→ What needs to be done
Extend the article on development pressures and shrinking farmland in Malta, beginning right after its final sentence.

→ Excerpt provided
((

The tiny Mediterranean island is the most densely populated country in Europe, and approvals for new buildings are soaring despite scandals dogging the development sector.

Malta sparked outrage last month over its decision to demolish a 19th-century British barracks to build a five-star hotel and housing complex, and experts warn the prehistoric Santa Verna Temple is also under threat from encroaching, pool-side luxury units.

UNESCO issued a warning last year over the capital Valletta's World Heritage site status.

But activist Andre Callus told AFP the "eating up of agricultural and green spaces" was an even bigger threat to the import-heavy country, which is on the front line of climate change and has few natural resources.

Malta's thriving economy, skyrocketing population and vast numbers of tourists -- around four million in 2025 -- are causing "massive development pressures on the land", said Callus, a member of rights campaign group Moviment Graffitti.

The country's population has grown nearly 30 percent over a decade.

People "suffocating" in over-developed towns are now escaping to the countryside and building there too, Callus said.


- 'Major threat' -


Schembri's farming roots go back three generations, but her family donated the land decades ago to the Catholic Church, which in the 1990s gave it to the government to administer.

Because the field in the southern part of Malta used to belong to them, the family paid a token rent.

))

→ Given data
((

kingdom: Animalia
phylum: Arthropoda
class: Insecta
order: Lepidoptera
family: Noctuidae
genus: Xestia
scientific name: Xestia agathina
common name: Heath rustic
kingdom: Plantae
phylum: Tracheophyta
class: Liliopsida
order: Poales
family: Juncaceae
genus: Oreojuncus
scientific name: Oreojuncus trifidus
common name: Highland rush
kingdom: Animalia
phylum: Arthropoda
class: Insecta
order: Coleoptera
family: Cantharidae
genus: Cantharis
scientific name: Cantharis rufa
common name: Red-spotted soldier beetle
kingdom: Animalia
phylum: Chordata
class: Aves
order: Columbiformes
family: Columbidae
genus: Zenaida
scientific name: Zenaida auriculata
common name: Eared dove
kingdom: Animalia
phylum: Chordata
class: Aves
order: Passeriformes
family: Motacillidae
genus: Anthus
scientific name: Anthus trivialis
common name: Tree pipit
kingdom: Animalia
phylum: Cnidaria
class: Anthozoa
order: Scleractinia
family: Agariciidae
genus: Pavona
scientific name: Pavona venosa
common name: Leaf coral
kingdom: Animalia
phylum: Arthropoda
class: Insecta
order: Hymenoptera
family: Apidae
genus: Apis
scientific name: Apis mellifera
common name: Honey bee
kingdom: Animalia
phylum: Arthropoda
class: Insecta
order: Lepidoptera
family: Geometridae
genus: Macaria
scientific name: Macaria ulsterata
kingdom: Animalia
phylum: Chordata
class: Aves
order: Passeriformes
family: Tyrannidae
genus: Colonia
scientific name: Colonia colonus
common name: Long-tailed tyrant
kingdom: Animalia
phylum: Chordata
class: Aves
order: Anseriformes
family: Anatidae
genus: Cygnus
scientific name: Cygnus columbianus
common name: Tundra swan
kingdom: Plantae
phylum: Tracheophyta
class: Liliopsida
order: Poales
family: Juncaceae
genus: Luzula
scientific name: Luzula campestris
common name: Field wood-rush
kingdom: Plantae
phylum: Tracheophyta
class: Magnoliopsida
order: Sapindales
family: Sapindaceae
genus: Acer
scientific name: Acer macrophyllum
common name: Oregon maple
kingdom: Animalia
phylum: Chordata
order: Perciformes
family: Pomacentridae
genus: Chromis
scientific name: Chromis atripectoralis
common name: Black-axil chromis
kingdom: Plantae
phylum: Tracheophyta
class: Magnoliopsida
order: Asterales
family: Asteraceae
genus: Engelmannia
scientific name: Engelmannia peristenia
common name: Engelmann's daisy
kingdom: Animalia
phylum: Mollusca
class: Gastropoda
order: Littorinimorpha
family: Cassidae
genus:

))

→ Reply
"The feeling was that farming is top priority for the country, we need it for food, for security, so the government protected us," she said.

But a 2006 change in the law meant plots across Malta could be built on.

And as most farmers in Malta do not own the land they work, they cannot protect the fields, making the development push a "major threat to farming", Callus said.

With a nearby site earmarked for housing, developers won permission to tarmac over the field Schembri farms.

She launched a fierce media campaign and eventually the government promised the road would not be built -- though planning permission for it still stands.

It is not just "fertile, pristine agricultural land" that developers are destroying, said Schembri, who also grows tomatoes, marrows and melons.

Over-construction affects water as well, a massive issue in the island country, where rainfall is the only source of natural freshwater.

"It doesn't rain in Malta anymore. There is water scarcity, but we destroyed wells, we destroyed underwater tables," Schembri said.

"Water is the main source of food, and we're losing all of that," she said.


- 'Loophole' -


Located off the coast of Sicily, Malta has suffered record draughts in recent years, and is highly vulnerable to desertification, which is aggravated by intensive urbanization.

"This stratospheric level of growth has an impact on everything; on land, on the sea, on quality of life, and on inequalities because it creates a lot of wealth for some," Callus said.

The Labour party, which won a fresh mandate at a general election last month, has promised to pause contested projects while they are being challenged in court.

Builders have been forging ahead regardless, "after which, it's essentially too late. That's been a big loophole for developers," Michael Briguglio from the University of Malta told AFP.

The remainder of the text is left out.